Passage to read:
^^^^^^^^^^^^^^^^

16-08-2013, 12:20 PM
(This post was last modified: 16-08-2013, 12:50 PM by Jim Hackett II.)
First I gotta say how can I not admire and respect David Crosby?
Truth to Power....
Drugs had very little to do with my own paradigm shift, more coincidental and just a little later than the huge awakening of Spring '67.
I hadn't rejected the redneck ways yet until summer '68.
Redneck in that time is not the redneck of today.
For years I had held silent sympathy and a feeling of kinship with the "damned civil rights workers invading the south", as they were named in the culture of the rednecks.
To me they were citizens actively seeking redress of a wrong. So I suppose even in grade school when JFK was murdered I was already taking the road less traveled for a while before '67
I can't leave out the war. In '67 I was loosing faith in Vietnamese victory, after 2 years and no end in sight - something was amiss here.
At this point in '67 I was fortunate enough to be in a high school "current affairs" class from a teacher not so anxious to toe the line and LIE to the students.
I am sure I was fertile soil for the teaching I was getting. Political discussion (dictations to the youngsters around) was part of the life in this Scot's-Irish household.
I was being shown the internal moral compass I was given was more correct than Archie Bunker/George Wallace/Curt Le May BS of the Waylon Jennings fans were trying to force into my gullet.
I have had Generation Xers claim "we had it easy with free sex and drugs", from fools that didn't live the oppression and like from Nixon that followed the 1960s.
Simplistic in the extreme and petty jealousy for something that never was in reality.
The only damn drug I had ever consumed at the age of 15 was alcohol. And I did not like it at all.
Oh the Parents of the kids undergoing the catharsis of the time, I can see now why parents were freaking out.
A generation, global generation was openly rejecting the capitalism the preceding generation had based their values upon.
The generation had had ENOUGH of drafting to war for Empire.

^^^^^^^^^^^^^^^^

Recorded data:
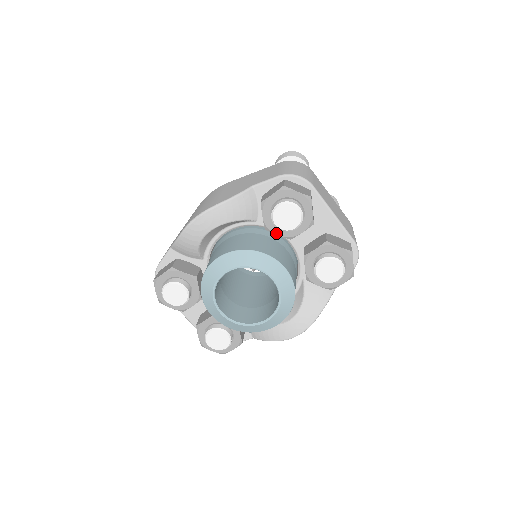
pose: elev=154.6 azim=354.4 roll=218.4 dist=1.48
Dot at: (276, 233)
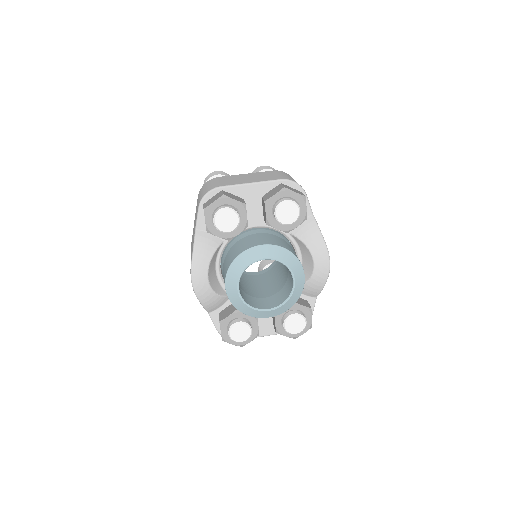
Dot at: (236, 235)
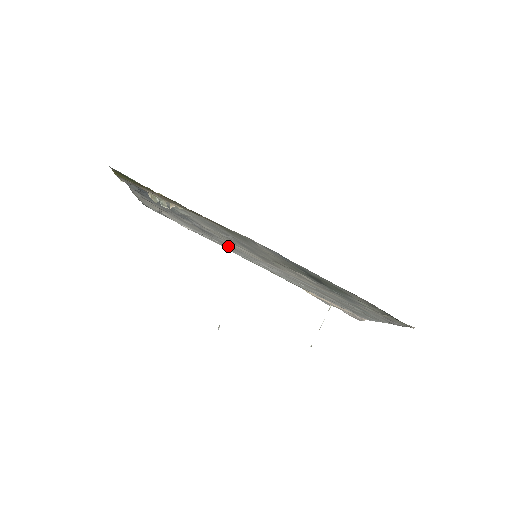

^^^^^^^^^^^^^^^^

Task requirements:
Duplicate the part of the forum post above starting with "Redneck in that" and going on through "was amiss here.".

Response to this task:
Redneck in that time is not the redneck of today.
For years I had held silent sympathy and a feeling of kinship with the "damned civil rights workers invading the south", as they were named in the culture of the rednecks.
To me they were citizens actively seeking redress of a wrong. So I suppose even in grade school when JFK was murdered I was already taking the road less traveled for a while before '67
I can't leave out the war. In '67 I was loosing faith in Vietnamese victory, after 2 years and no end in sight - something was amiss here.